[PROBLEM DESCRIPTION]: Nothing in the records may be left out or reworded; return them exactly.

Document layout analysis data
■ ■ ■ ■ ■ ■ ■

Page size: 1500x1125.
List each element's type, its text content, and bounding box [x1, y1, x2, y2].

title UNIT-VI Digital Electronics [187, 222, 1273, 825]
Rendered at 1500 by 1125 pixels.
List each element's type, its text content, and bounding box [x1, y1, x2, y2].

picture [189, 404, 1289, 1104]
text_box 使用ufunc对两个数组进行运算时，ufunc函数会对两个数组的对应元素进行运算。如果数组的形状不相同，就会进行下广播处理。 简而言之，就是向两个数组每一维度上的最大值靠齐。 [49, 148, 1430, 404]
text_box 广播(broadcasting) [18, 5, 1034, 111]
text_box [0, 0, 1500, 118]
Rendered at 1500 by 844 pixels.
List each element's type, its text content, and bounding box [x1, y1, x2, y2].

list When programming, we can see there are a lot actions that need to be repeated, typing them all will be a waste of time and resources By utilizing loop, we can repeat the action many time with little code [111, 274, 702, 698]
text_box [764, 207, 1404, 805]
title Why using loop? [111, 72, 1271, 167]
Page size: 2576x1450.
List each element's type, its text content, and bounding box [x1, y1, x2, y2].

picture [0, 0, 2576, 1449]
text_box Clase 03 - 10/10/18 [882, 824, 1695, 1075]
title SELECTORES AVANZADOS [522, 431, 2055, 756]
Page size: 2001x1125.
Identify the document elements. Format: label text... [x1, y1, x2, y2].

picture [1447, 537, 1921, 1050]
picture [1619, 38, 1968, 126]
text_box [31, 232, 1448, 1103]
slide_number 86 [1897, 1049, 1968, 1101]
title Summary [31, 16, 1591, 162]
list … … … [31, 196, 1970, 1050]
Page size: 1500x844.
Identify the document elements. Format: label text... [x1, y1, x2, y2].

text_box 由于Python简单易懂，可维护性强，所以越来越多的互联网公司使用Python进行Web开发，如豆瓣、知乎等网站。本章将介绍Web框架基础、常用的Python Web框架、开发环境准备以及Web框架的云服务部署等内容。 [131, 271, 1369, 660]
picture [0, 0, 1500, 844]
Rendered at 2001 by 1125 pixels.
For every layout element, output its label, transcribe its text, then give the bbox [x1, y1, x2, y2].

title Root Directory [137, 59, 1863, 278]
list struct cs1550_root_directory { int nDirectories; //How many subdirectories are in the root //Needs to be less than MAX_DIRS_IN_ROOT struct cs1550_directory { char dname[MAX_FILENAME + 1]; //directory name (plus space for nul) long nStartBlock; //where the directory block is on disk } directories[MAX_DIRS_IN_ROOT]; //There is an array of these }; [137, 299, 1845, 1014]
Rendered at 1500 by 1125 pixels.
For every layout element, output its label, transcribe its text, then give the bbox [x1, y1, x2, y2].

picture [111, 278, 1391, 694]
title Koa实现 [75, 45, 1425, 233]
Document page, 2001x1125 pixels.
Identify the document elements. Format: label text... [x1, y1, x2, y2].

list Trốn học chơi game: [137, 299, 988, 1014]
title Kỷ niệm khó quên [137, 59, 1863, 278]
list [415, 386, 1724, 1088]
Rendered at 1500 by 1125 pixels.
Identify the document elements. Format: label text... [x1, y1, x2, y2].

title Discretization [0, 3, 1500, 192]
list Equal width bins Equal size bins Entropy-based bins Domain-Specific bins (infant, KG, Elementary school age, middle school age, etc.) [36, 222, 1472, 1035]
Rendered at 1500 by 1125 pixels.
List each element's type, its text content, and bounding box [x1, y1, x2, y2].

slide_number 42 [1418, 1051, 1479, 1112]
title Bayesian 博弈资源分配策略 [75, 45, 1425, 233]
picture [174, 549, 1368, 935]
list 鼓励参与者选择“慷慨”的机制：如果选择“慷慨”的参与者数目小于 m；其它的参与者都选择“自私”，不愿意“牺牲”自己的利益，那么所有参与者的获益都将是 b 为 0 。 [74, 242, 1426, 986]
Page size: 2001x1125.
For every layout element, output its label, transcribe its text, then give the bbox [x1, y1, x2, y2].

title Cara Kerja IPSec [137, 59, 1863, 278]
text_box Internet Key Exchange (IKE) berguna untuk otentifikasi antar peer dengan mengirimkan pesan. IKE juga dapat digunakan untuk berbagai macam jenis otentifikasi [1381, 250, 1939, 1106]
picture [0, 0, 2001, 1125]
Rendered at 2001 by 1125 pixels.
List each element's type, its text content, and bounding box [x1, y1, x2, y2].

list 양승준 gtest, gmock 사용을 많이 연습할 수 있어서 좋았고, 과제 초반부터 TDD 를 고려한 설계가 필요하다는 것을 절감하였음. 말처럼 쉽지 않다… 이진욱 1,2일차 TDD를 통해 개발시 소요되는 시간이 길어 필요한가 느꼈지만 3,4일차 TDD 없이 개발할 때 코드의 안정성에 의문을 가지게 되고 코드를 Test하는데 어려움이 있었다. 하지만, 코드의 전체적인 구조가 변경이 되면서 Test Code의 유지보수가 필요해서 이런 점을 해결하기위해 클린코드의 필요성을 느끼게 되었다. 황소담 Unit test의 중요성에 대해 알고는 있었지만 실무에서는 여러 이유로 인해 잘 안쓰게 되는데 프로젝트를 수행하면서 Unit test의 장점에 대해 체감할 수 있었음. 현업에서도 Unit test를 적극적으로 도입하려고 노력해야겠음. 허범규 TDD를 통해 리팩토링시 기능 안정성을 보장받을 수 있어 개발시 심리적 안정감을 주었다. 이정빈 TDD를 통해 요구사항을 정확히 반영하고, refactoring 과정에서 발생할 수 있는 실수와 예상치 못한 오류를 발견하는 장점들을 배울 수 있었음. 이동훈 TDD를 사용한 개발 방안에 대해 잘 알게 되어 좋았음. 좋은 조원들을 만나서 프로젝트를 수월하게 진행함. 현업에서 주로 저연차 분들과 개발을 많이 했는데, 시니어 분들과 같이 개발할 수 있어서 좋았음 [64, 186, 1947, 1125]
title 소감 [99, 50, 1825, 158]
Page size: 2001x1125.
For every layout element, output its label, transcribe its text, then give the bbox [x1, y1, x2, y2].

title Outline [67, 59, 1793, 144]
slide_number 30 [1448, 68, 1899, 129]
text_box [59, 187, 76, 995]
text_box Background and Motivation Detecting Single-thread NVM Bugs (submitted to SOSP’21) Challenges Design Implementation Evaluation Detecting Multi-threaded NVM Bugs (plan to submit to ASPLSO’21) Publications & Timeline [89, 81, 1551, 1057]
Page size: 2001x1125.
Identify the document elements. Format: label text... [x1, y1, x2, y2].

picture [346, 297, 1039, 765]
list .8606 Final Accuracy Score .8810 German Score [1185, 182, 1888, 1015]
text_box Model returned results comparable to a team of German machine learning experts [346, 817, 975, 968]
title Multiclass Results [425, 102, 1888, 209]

■ ■ ■ ■ ■ ■ ■

[SOLVED EXERCISE]:
Page size: 1500x1125.
List each element's type, its text content, and bounding box [x1, y1, x2, y2].

title UNIT-VI Digital Electronics [187, 222, 1273, 825]
Rendered at 1500 by 1125 pixels.
List each element's type, its text content, and bounding box [x1, y1, x2, y2].

picture [189, 404, 1289, 1104]
text_box 使用ufunc对两个数组进行运算时，ufunc函数会对两个数组的对应元素进行运算。如果数组的形状不相同，就会进行下广播处理。 简而言之，就是向两个数组每一维度上的最大值靠齐。 [49, 148, 1430, 404]
text_box 广播(broadcasting) [18, 5, 1034, 111]
text_box [0, 0, 1500, 118]
Rendered at 1500 by 844 pixels.
List each element's type, its text content, and bounding box [x1, y1, x2, y2].

list When programming, we can see there are a lot actions that need to be repeated, typing them all will be a waste of time and resources By utilizing loop, we can repeat the action many time with little code [111, 274, 702, 698]
text_box [764, 207, 1404, 805]
title Why using loop? [111, 72, 1271, 167]
Page size: 2576x1450.
List each element's type, its text content, and bounding box [x1, y1, x2, y2].

picture [0, 0, 2576, 1449]
text_box Clase 03 - 10/10/18 [882, 824, 1695, 1075]
title SELECTORES AVANZADOS [522, 431, 2055, 756]
Page size: 2001x1125.
Identify the document elements. Format: label text... [x1, y1, x2, y2].

picture [1447, 537, 1921, 1050]
picture [1619, 38, 1968, 126]
text_box [31, 232, 1448, 1103]
slide_number 86 [1897, 1049, 1968, 1101]
title Summary [31, 16, 1591, 162]
list … … … [31, 196, 1970, 1050]
Page size: 1500x844.
Identify the document elements. Format: label text... [x1, y1, x2, y2].

text_box 由于Python简单易懂，可维护性强，所以越来越多的互联网公司使用Python进行Web开发，如豆瓣、知乎等网站。本章将介绍Web框架基础、常用的Python Web框架、开发环境准备以及Web框架的云服务部署等内容。 [131, 271, 1369, 660]
picture [0, 0, 1500, 844]
Rendered at 2001 by 1125 pixels.
For every layout element, output its label, transcribe its text, then give the bbox [x1, y1, x2, y2].

title Root Directory [137, 59, 1863, 278]
list struct cs1550_root_directory { int nDirectories; //How many subdirectories are in the root //Needs to be less than MAX_DIRS_IN_ROOT struct cs1550_directory { char dname[MAX_FILENAME + 1]; //directory name (plus space for nul) long nStartBlock; //where the directory block is on disk } directories[MAX_DIRS_IN_ROOT]; //There is an array of these }; [137, 299, 1845, 1014]
Rendered at 1500 by 1125 pixels.
For every layout element, output its label, transcribe its text, then give the bbox [x1, y1, x2, y2].

picture [111, 278, 1391, 694]
title Koa实现 [75, 45, 1425, 233]
Document page, 2001x1125 pixels.
Identify the document elements. Format: label text... [x1, y1, x2, y2].

list Trốn học chơi game: [137, 299, 988, 1014]
title Kỷ niệm khó quên [137, 59, 1863, 278]
list [415, 386, 1724, 1088]
Rendered at 1500 by 1125 pixels.
Identify the document elements. Format: label text... [x1, y1, x2, y2].

title Discretization [0, 3, 1500, 192]
list Equal width bins Equal size bins Entropy-based bins Domain-Specific bins (infant, KG, Elementary school age, middle school age, etc.) [36, 222, 1472, 1035]
Rendered at 1500 by 1125 pixels.
List each element's type, its text content, and bounding box [x1, y1, x2, y2].

slide_number 42 [1418, 1051, 1479, 1112]
title Bayesian 博弈资源分配策略 [75, 45, 1425, 233]
picture [174, 549, 1368, 935]
list 鼓励参与者选择“慷慨”的机制：如果选择“慷慨”的参与者数目小于 m；其它的参与者都选择“自私”，不愿意“牺牲”自己的利益，那么所有参与者的获益都将是 b 为 0 。 [74, 242, 1426, 986]
Page size: 2001x1125.
For every layout element, output its label, transcribe its text, then give the bbox [x1, y1, x2, y2].

title Cara Kerja IPSec [137, 59, 1863, 278]
text_box Internet Key Exchange (IKE) berguna untuk otentifikasi antar peer dengan mengirimkan pesan. IKE juga dapat digunakan untuk berbagai macam jenis otentifikasi [1381, 250, 1939, 1106]
picture [0, 0, 2001, 1125]
Rendered at 2001 by 1125 pixels.
List each element's type, its text content, and bounding box [x1, y1, x2, y2].

list 양승준 gtest, gmock 사용을 많이 연습할 수 있어서 좋았고, 과제 초반부터 TDD 를 고려한 설계가 필요하다는 것을 절감하였음. 말처럼 쉽지 않다… 이진욱 1,2일차 TDD를 통해 개발시 소요되는 시간이 길어 필요한가 느꼈지만 3,4일차 TDD 없이 개발할 때 코드의 안정성에 의문을 가지게 되고 코드를 Test하는데 어려움이 있었다. 하지만, 코드의 전체적인 구조가 변경이 되면서 Test Code의 유지보수가 필요해서 이런 점을 해결하기위해 클린코드의 필요성을 느끼게 되었다. 황소담 Unit test의 중요성에 대해 알고는 있었지만 실무에서는 여러 이유로 인해 잘 안쓰게 되는데 프로젝트를 수행하면서 Unit test의 장점에 대해 체감할 수 있었음. 현업에서도 Unit test를 적극적으로 도입하려고 노력해야겠음. 허범규 TDD를 통해 리팩토링시 기능 안정성을 보장받을 수 있어 개발시 심리적 안정감을 주었다. 이정빈 TDD를 통해 요구사항을 정확히 반영하고, refactoring 과정에서 발생할 수 있는 실수와 예상치 못한 오류를 발견하는 장점들을 배울 수 있었음. 이동훈 TDD를 사용한 개발 방안에 대해 잘 알게 되어 좋았음. 좋은 조원들을 만나서 프로젝트를 수월하게 진행함. 현업에서 주로 저연차 분들과 개발을 많이 했는데, 시니어 분들과 같이 개발할 수 있어서 좋았음 [64, 186, 1947, 1125]
title 소감 [99, 50, 1825, 158]
Page size: 2001x1125.
For every layout element, output its label, transcribe its text, then give the bbox [x1, y1, x2, y2].

title Outline [67, 59, 1793, 144]
slide_number 30 [1448, 68, 1899, 129]
text_box [59, 187, 76, 995]
text_box Background and Motivation Detecting Single-thread NVM Bugs (submitted to SOSP’21) Challenges Design Implementation Evaluation Detecting Multi-threaded NVM Bugs (plan to submit to ASPLSO’21) Publications & Timeline [89, 81, 1551, 1057]
Page size: 2001x1125.
Identify the document elements. Format: label text... [x1, y1, x2, y2].

picture [346, 297, 1039, 765]
list .8606 Final Accuracy Score .8810 German Score [1185, 182, 1888, 1015]
text_box Model returned results comparable to a team of German machine learning experts [346, 817, 975, 968]
title Multiclass Results [425, 102, 1888, 209]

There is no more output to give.